__EXERCISE OBJECTIVE__. Beginning with the first line of the data below, reproduce every line unchanged, ending with the line that holds "- Error handling".

__INFORMATION SHOWN__.
* * *

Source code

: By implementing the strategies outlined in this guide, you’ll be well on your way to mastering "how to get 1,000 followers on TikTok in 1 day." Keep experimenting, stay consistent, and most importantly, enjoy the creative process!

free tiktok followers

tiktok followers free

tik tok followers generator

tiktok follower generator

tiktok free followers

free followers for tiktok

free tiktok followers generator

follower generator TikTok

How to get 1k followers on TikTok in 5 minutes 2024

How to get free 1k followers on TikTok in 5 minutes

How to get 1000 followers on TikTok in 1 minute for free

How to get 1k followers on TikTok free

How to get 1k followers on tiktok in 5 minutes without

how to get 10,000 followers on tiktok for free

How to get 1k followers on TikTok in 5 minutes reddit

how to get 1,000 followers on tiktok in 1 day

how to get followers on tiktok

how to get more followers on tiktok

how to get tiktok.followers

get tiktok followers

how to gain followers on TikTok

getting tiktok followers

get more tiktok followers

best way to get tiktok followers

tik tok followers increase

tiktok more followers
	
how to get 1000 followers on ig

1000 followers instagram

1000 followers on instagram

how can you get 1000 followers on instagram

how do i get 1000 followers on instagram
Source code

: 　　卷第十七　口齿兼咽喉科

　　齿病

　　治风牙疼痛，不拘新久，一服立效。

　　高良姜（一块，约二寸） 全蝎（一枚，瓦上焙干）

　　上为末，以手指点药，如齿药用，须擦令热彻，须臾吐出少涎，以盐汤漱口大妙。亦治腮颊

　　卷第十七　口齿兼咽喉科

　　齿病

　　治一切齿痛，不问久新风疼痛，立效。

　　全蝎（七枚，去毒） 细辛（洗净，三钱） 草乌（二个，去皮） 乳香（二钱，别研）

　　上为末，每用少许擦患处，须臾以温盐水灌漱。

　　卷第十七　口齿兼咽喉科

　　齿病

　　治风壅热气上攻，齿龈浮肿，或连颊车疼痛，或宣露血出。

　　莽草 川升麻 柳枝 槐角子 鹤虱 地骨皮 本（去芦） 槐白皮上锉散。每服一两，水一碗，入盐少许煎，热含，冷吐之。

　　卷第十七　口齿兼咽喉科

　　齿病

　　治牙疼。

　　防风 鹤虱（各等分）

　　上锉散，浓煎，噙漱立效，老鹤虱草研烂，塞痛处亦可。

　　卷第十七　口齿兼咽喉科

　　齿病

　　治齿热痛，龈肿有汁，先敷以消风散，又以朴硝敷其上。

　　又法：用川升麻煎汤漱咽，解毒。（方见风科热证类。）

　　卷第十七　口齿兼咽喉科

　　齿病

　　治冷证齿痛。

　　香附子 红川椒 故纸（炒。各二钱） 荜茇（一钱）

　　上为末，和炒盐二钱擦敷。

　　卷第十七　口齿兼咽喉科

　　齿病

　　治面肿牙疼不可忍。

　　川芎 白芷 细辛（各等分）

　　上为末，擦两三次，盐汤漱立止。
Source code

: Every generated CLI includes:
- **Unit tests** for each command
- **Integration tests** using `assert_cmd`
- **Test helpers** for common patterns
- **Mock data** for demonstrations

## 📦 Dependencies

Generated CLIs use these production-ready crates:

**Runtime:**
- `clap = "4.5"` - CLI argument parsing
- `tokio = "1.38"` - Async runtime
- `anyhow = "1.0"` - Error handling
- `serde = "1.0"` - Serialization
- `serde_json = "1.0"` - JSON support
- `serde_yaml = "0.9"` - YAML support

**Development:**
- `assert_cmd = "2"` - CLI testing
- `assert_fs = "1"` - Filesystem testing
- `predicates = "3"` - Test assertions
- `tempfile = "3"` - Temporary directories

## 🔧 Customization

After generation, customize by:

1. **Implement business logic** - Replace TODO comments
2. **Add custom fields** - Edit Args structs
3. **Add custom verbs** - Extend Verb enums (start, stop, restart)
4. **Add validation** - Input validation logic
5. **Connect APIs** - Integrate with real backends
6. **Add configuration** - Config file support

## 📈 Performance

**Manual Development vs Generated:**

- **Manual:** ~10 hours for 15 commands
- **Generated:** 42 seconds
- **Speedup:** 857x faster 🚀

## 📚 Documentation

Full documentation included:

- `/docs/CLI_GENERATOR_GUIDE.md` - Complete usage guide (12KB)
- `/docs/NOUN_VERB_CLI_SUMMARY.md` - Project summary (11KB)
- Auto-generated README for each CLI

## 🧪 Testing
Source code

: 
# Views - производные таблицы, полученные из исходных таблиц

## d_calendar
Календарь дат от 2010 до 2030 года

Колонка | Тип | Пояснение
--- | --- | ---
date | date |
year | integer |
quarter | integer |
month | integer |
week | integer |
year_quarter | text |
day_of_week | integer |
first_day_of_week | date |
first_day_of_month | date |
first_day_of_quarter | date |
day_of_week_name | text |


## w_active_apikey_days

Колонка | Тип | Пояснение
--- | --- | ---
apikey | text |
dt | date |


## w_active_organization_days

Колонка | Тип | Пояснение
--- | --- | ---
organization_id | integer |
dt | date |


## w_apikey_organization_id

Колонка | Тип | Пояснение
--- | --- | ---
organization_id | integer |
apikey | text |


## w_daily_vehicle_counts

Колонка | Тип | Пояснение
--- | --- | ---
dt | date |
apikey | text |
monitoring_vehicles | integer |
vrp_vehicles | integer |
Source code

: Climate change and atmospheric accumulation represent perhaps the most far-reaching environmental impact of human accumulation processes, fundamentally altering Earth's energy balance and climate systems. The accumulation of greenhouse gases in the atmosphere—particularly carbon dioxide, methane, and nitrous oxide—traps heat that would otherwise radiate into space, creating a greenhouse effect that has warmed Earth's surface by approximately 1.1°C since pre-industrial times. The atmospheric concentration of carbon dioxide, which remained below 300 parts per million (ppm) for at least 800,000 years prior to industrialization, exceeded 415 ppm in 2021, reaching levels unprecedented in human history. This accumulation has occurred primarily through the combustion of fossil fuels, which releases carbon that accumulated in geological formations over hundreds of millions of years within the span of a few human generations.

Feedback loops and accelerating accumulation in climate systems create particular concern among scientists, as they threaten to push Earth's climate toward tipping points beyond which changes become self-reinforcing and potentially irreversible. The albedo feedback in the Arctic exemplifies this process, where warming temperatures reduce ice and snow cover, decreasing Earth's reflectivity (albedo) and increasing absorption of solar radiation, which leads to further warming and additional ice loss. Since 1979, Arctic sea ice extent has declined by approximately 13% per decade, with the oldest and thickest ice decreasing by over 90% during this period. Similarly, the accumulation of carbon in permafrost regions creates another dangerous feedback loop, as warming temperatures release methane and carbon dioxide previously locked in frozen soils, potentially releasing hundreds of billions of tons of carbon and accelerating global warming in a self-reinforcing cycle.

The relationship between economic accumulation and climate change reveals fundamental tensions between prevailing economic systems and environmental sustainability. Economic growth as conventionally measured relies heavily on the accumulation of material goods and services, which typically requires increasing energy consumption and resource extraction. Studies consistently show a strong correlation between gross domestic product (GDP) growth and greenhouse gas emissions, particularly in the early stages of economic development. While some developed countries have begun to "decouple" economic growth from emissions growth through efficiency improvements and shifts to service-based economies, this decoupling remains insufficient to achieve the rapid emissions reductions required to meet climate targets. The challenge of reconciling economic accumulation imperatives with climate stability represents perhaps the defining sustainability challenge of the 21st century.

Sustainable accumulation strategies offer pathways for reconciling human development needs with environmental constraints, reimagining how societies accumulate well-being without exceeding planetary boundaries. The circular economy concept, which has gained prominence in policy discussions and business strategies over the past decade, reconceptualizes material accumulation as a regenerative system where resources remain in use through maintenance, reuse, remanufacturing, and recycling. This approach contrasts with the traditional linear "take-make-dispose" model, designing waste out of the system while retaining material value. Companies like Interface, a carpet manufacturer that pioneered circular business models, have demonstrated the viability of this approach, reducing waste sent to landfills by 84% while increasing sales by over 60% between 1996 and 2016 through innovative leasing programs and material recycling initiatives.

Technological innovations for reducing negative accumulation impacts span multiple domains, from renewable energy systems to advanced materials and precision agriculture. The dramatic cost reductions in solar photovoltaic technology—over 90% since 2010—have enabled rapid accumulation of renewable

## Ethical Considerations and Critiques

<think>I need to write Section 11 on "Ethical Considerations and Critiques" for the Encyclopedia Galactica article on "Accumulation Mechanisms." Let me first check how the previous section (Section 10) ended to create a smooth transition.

* * *

__EXERCISE RESPONSE__.
Source code

: By implementing the strategies outlined in this guide, you’ll be well on your way to mastering "how to get 1,000 followers on TikTok in 1 day." Keep experimenting, stay consistent, and most importantly, enjoy the creative process!

free tiktok followers

tiktok followers free

tik tok followers generator

tiktok follower generator

tiktok free followers

free followers for tiktok

free tiktok followers generator

follower generator TikTok

How to get 1k followers on TikTok in 5 minutes 2024

How to get free 1k followers on TikTok in 5 minutes

How to get 1000 followers on TikTok in 1 minute for free

How to get 1k followers on TikTok free

How to get 1k followers on tiktok in 5 minutes without

how to get 10,000 followers on tiktok for free

How to get 1k followers on TikTok in 5 minutes reddit

how to get 1,000 followers on tiktok in 1 day

how to get followers on tiktok

how to get more followers on tiktok

how to get tiktok.followers

get tiktok followers

how to gain followers on TikTok

getting tiktok followers

get more tiktok followers

best way to get tiktok followers

tik tok followers increase

tiktok more followers
	
how to get 1000 followers on ig

1000 followers instagram

1000 followers on instagram

how can you get 1000 followers on instagram

how do i get 1000 followers on instagram
Source code

: 　　卷第十七　口齿兼咽喉科

　　齿病

　　治风牙疼痛，不拘新久，一服立效。

　　高良姜（一块，约二寸） 全蝎（一枚，瓦上焙干）

　　上为末，以手指点药，如齿药用，须擦令热彻，须臾吐出少涎，以盐汤漱口大妙。亦治腮颊

　　卷第十七　口齿兼咽喉科

　　齿病

　　治一切齿痛，不问久新风疼痛，立效。

　　全蝎（七枚，去毒） 细辛（洗净，三钱） 草乌（二个，去皮） 乳香（二钱，别研）

　　上为末，每用少许擦患处，须臾以温盐水灌漱。

　　卷第十七　口齿兼咽喉科

　　齿病

　　治风壅热气上攻，齿龈浮肿，或连颊车疼痛，或宣露血出。

　　莽草 川升麻 柳枝 槐角子 鹤虱 地骨皮 本（去芦） 槐白皮上锉散。每服一两，水一碗，入盐少许煎，热含，冷吐之。

　　卷第十七　口齿兼咽喉科

　　齿病

　　治牙疼。

　　防风 鹤虱（各等分）

　　上锉散，浓煎，噙漱立效，老鹤虱草研烂，塞痛处亦可。

　　卷第十七　口齿兼咽喉科

　　齿病

　　治齿热痛，龈肿有汁，先敷以消风散，又以朴硝敷其上。

　　又法：用川升麻煎汤漱咽，解毒。（方见风科热证类。）

　　卷第十七　口齿兼咽喉科

　　齿病

　　治冷证齿痛。

　　香附子 红川椒 故纸（炒。各二钱） 荜茇（一钱）

　　上为末，和炒盐二钱擦敷。

　　卷第十七　口齿兼咽喉科

　　齿病

　　治面肿牙疼不可忍。

　　川芎 白芷 细辛（各等分）

　　上为末，擦两三次，盐汤漱立止。
Source code

: Every generated CLI includes:
- **Unit tests** for each command
- **Integration tests** using `assert_cmd`
- **Test helpers** for common patterns
- **Mock data** for demonstrations

## 📦 Dependencies

Generated CLIs use these production-ready crates:

**Runtime:**
- `clap = "4.5"` - CLI argument parsing
- `tokio = "1.38"` - Async runtime
- `anyhow = "1.0"` - Error handling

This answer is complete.